» EXERCISE MATERIALS:
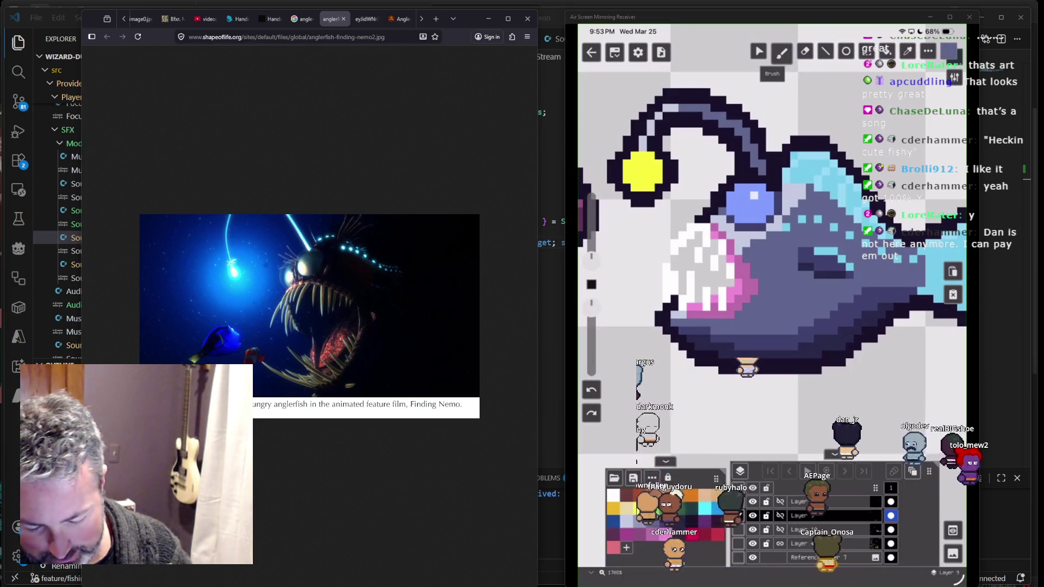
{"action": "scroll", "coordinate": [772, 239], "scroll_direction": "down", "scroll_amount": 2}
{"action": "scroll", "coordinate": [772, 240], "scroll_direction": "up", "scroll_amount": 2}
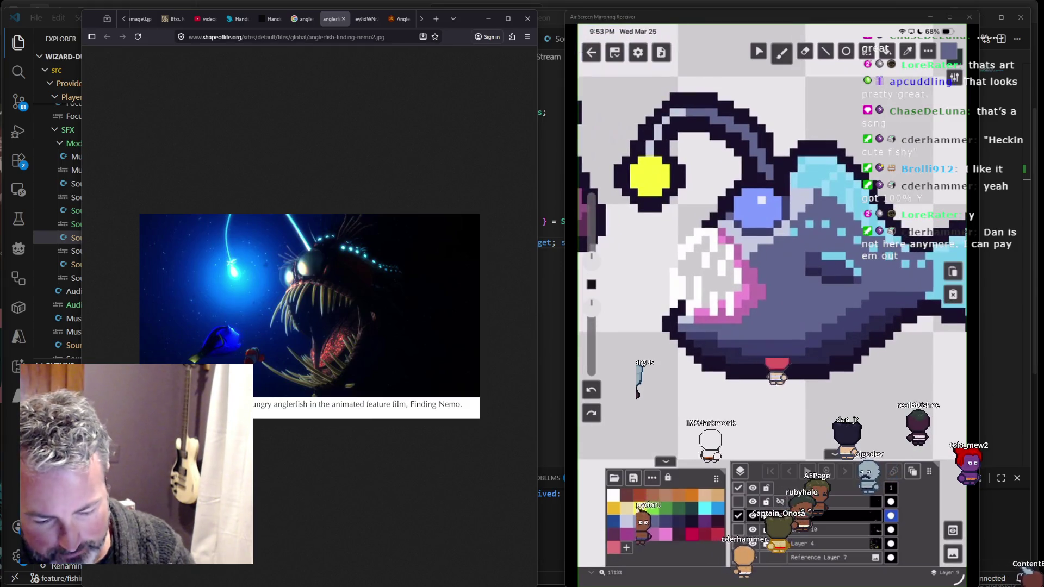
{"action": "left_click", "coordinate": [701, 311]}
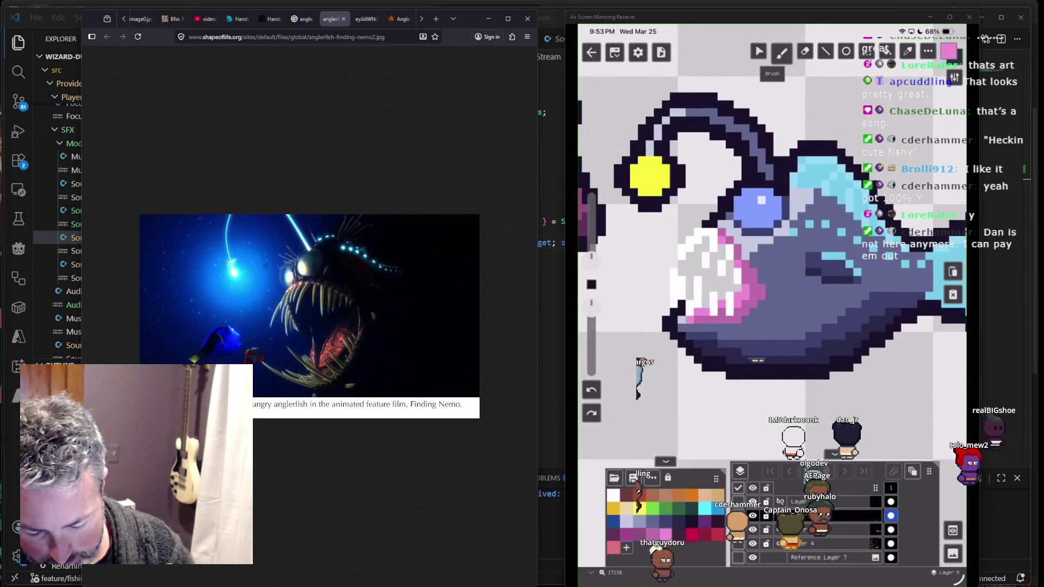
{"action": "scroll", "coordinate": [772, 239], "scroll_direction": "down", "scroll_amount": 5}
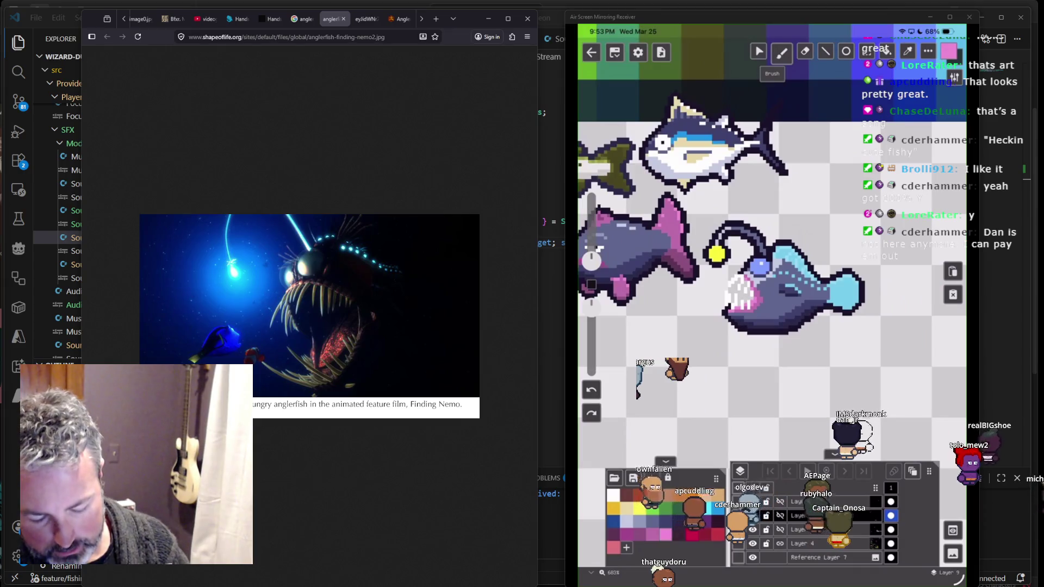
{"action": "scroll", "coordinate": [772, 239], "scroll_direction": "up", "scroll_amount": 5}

...

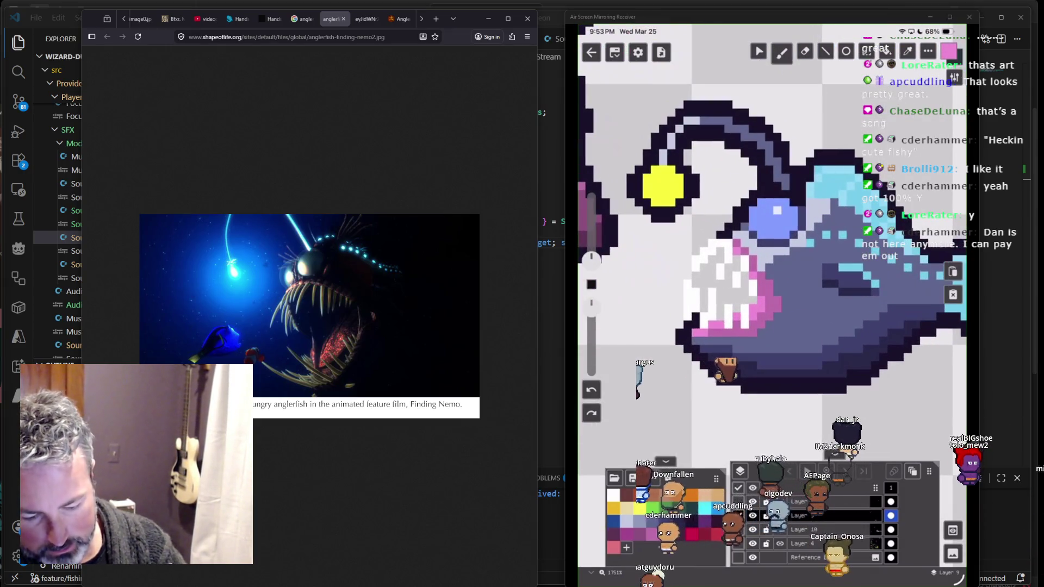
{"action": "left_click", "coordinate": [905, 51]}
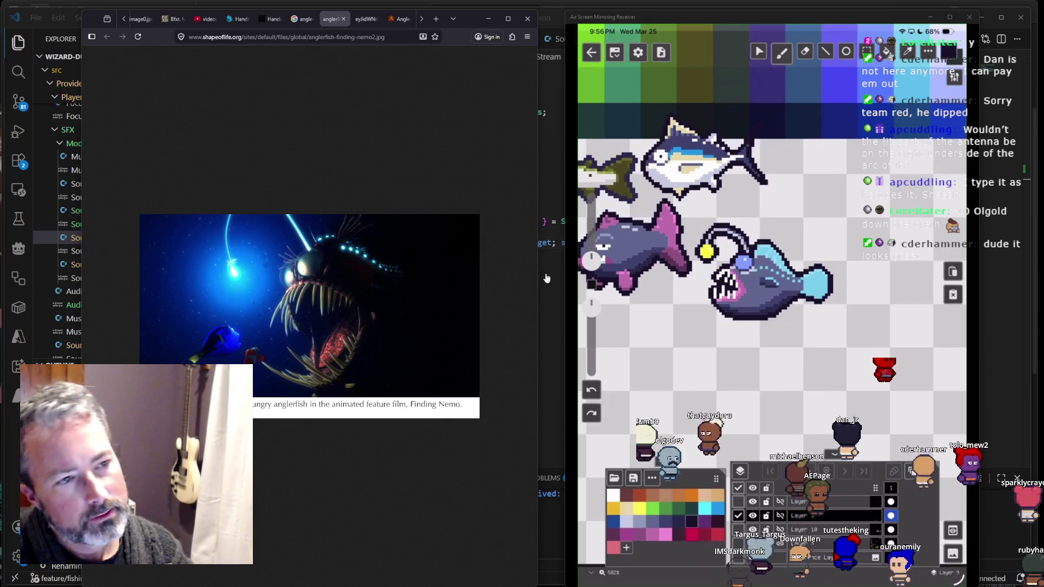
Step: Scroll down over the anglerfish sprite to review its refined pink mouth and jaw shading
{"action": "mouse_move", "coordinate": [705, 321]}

» EXERCISE AIM: In the data above, find each line where the string "down" appears, then copy it.

» THE ANSWER:
{"action": "scroll", "coordinate": [772, 239], "scroll_direction": "down", "scroll_amount": 2}
{"action": "scroll", "coordinate": [772, 239], "scroll_direction": "down", "scroll_amount": 5}
Step: Scroll down over the anglerfish sprite to review its refined pink mouth and jaw shading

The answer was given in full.